Mitral stenosis. This is almost always the consequence of rheumatic fever (which Chopin could have had during childhood, though we have no evidence to that effect). This disease may result in poor exercise tolerance, recurrent chest infections, breathlessness, orthopnea, palpitations, weight loss, and cachexia. We cannot conclude that Chopin had mitral stenosis from the evidence we have; it is unlikely that this disease occurs as early a patient’s teen years. It is also difficult to believe that one would survive 22 years of pulmonary hemorrhage secondary to mitral stenosis. It is also difficult to account for Chopin’s GI complaints if he only had mitral stenosis.

Tricuspid valve incompetence. This often presents with distended pulsatile tender liver, portal hypertension (which Chopin could have had and which would account for his hematemesis) secondary to esophageal varices, gastric varices, or portal hypertensive gastropathy and with fatigue, peripheral edema, abdominal pain, and jaundice.
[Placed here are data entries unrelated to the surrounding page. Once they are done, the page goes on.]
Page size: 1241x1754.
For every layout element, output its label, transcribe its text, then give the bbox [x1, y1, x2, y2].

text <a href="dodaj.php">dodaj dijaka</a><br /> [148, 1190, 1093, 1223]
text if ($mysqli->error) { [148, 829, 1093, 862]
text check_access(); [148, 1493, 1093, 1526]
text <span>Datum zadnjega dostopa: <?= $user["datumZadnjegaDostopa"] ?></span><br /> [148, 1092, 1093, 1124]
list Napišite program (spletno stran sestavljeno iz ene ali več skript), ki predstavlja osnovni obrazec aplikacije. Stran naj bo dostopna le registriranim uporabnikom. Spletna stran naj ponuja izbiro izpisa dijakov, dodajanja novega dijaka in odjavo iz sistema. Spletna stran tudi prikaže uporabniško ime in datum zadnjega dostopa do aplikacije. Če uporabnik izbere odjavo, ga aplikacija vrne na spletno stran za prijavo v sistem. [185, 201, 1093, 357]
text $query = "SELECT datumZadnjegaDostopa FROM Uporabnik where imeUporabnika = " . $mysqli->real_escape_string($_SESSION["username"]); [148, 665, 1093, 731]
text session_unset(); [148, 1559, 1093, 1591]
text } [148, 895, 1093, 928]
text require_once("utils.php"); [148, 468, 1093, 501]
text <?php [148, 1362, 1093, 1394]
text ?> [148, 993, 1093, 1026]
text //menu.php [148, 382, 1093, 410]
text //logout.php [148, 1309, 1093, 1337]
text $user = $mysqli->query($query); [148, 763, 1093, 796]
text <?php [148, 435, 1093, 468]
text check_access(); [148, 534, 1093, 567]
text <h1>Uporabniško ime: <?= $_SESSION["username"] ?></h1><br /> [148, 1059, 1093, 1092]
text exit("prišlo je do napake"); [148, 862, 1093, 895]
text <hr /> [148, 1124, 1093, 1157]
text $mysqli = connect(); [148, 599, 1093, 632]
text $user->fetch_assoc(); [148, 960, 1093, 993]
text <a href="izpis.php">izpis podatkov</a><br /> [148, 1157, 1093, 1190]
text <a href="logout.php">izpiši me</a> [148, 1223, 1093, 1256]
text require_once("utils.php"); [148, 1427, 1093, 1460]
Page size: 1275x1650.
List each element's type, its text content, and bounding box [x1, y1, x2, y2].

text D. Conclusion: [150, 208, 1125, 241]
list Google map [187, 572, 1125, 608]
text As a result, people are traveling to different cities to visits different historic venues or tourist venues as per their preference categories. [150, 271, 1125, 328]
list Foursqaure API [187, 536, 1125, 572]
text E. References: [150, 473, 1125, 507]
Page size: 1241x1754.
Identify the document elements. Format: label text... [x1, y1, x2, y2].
We do not believe that Chopin had tricuspid valve incompetence because the natural history of this disease is not compatible with his case presentation, and the lack of jaundice or ascites adds more doubt to this diagnosis.

Churg-Strauss syndrome, chronic lung abscess formation, pulmonary hemosiderosis, and pulmonary arteriovenous malformation are all rare but possible diagnoses.

Conclusions

We believe that Chopin’s diagnosis could be narrowed down to either a mild form of CF or α1AT deficiency because these two conditions could explain his chronic ill health and early death. They may also explain his sister’s death at the age of 14. The argument for the latter disease is a little more persuasive than the former. Ultimately, readers will have to make up their own minds about the real causes of Chopin’s illnesses and early death, but we hope that this review will shed more light on the matter.

The name of Chopin conjures up an image of a sentimental artist, one of the giants of the musical Romantic Period. His music became a symbol of his personal tragedy and sometimes a protestation against the restraints that his chronic ill health inflicted upon him.